The group of crime scene investigators, detectives and evidence technicians boned up on bug sleuthing techniques at the Will County Sheriff’s Office, Public Safety Complex, on Laraway Road before heading to the forest preserve for field training.
In the preserve, workshop attendees inspected the eggs, larvae and insects that were collecting on the pig carcasses, and they learned how to take samples that could be used to estimate the time of death. Adult insects went into jars marked with an "A" that were filled with isopropyl alcohol. Those bug bodies had to simply be preserved.
Larvae were placed in jars marked with a "K" filled with glacial acetic acid and kerosene. The mixture penetrates the membrane and preserves the specimen without changing its color so the age of the larvae can be determined later.

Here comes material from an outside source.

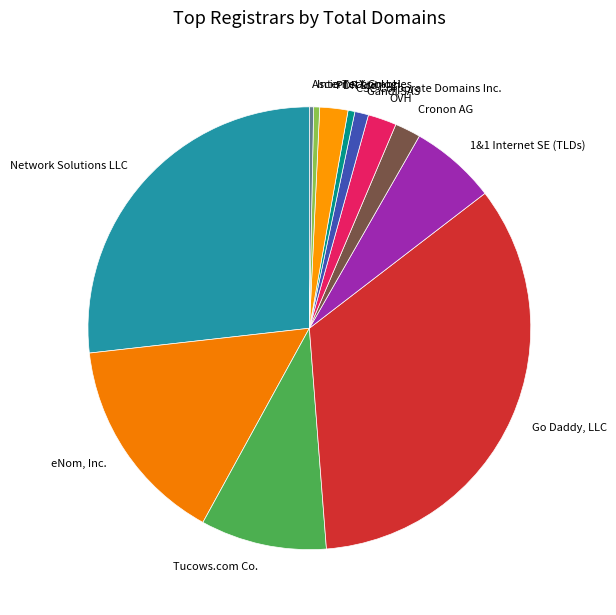

True or false: OVH accounts for 2% of the total.

True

Workshop participants pulled on rubber gloves before netting live insects in the air, and using tweezers to remove bug, larvae and egg samples from the pigs’ bodies, mostly from the orifices.

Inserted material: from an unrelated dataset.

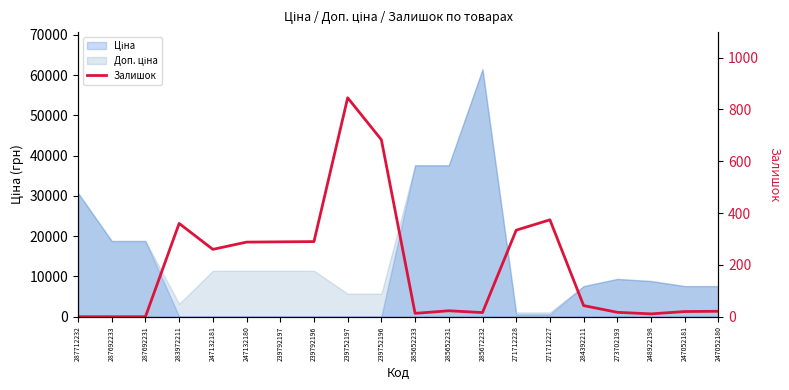

What is the sum of the values at 285652231 and 248922198?

34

Once there is a combination of insects on a corpse, it’s a clue as to when a person died; first come the flies, and then the maggots and the beetles, Haskell explained.
“They are telling you a story,” he said. “They’re telling you how long this guy has been there.”
Haskell noted that many factors can create variables in the forensic entomology process. One of the biggest variables is temperature. The hotter it is, the quicker the insect invasion, although the mama bugs will seek shade to lay their eggs. That is why it is crucial to know what the temperature was around the time the body was discovered, Haskell stressed.
Chief Chapman said she was more than willing to help make the course a reality after being contacted by Sheriff's Deputy Terry Bergin, a crime scene investigator for Will County Sheriff’s Police.
“After some discussion, we decided that one of our preserves would be the perfect location for such a course,” Chapman said.
She said she helped organize the workshop and included the field training opportunity with pig carcasses because she believes in the value of forensics, which is the use of science in criminal investigations.
“This type of information is hard to simulate, so it was important for us to make the hands-on experience as realistic as possible,” she said.
Because of all of the work that went into creating the two-day workshop for law enforcement, Chapman said a shorter summary course was also offered to local high school students.
“We didn’t want to waste this opportunity to share the knowledge,” Chapman said. “We reached out to Minooka High School’s forensic classes and invited them for a field trip.”
Forest Preserve Master Patrol Officer Michael Reilly said the workshop was informative and it will help him perform his job.
"I guess what surprised me most is that the flies usually land on a body 20-30 seconds following a death," he said. "I think this will help me better identify how to preserve a scene for an entomologist, should that information be relevant to the case, and how to immediately begin looking for a timeline of events for a death investigation based on the initial observation of insect colonization."
Will County Coroner Patrick O’Neil, who attended the two-day course, said forensic entomology is a vital part of criminal death investigations, and knowing when a victim died can have crucial consequences for a case.
"If someone murders somebody and dumps their body out in an open field, determining a scientific conclusion on when they passed away can be important in proving or disproving an alibi,” he said.
O’Neil said he’s attended courses taught by Haskell in the past, but having the pig specimens was very helpful.
“As far as field case studies like this, it’s very rare,” he said. “All of these specimens were placed out here at different times. So it’s definitely a learning experience being able to determine how long they’ve been out here and how long these insects have been feeding on the pig carcasses. Pictures don’t do this justice.”